Die Ermittlungen der Kieler Staatsanwaltschaft gehen auf Recherchen von ARD und Süddeutscher Zeitung zurück. Die Medien hatten bereits Ende Mai über die mutmaßlich illegalen Ausfuhren an die kolumbianische Nationalpolizei berichtet. Dass man, wie Sig Sauer jetzt wissen ließ, immer den gesetzlichen Vorgaben gefolgt sei, ist fraglich. Mehrere Dokumente legen nahe, dass die Führungsebene der Firma in Eckernförde genau über die widerrechtlichen Lieferungen nach Kolumbien Bescheid wusste. Das bestätigten auch Sig-Sauer-Mitarbeiter gegenüber dem WDR-Magazin „Panorama“. In einer Videokonferenz 2011 wurde darüber gesprochen, ein Anwalt informierte über das rechtswidrige Handeln.
Grüne fordern effizientere Kontrollen
Die grüne Bundestagsabgeordnete Katja Keul forderte angesichts der Enthüllungen ernsthaftere Kontrollen. „Bislang müssen die Unternehmen lediglich eine Endverbleibserklärung abgeben, doch niemand kontrolliert, was tatsächlich mit den exportierten Waffen geschieht“, sagte sie der taz.
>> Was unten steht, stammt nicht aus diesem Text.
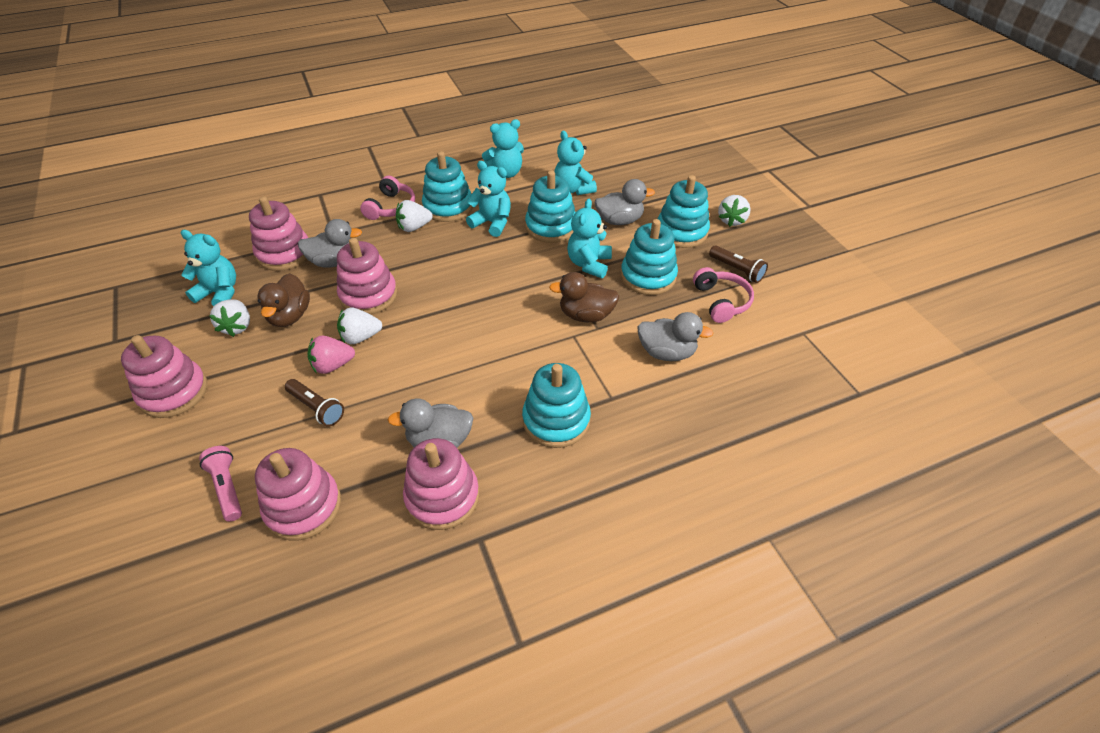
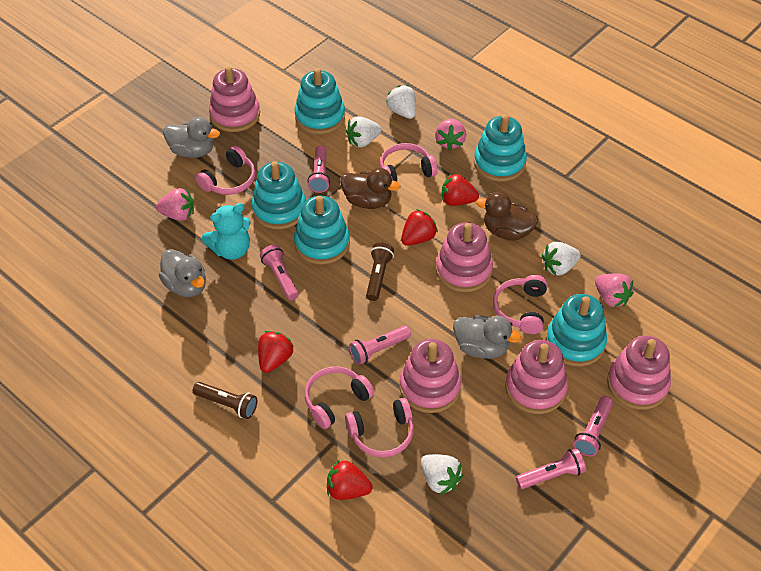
grey duck: 4 -> 3
pink flashlight: 1 -> 5
pink headphones: 2 -> 5
pink strawberry: 1 -> 3
red strawberry: 0 -> 4
turquoise teddy bear: 5 -> 1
In Drittstaaten wie Kolumbien dürften grundsätzlich keine Kleinwaffen wie die Sig-Sauer-Pistolen geliefert werden. Der Linken-Abgeordnete Jan van Aken forderte indes, die Bundesregierung müsse „umgehend alle Rüstungsexporte in die USA stoppen und alle Exporte der Firma Sig Sauer aussetzen, bis die staatsanwaltlichen Ermittlungen abgeschlossen sind“.
Bereits im Februar stellte Jürgen Grässlin, der Sprecher der „Aktion Aufschrei“, Anzeige gegen die Ulmer Firma Walther. Auch dieses Unternehmen soll illegal Pistolen nach Kolumbien geliefert haben. Seit über vier Jahren ermittelt die Stuttgarter Staatsanwaltschaft gegen den Schwarzwälder Gewehrbauer Heckler&Koch wegen widerrechtlicher Exporte nach Mexiko.
„Mit Sig Sauer werden nun alle großen deutschen Kleinwaffenhersteller verdächtigt, ihre gefährlichen Waren in Lateinamerikas Bürgerkriegsregionen zu exportieren“, sagte er der taz und kündigte an, dass die „Aktion Aufschrei“ wohl auch gegen die Eckernförder Waffenschmiede Anzeige stellen wird.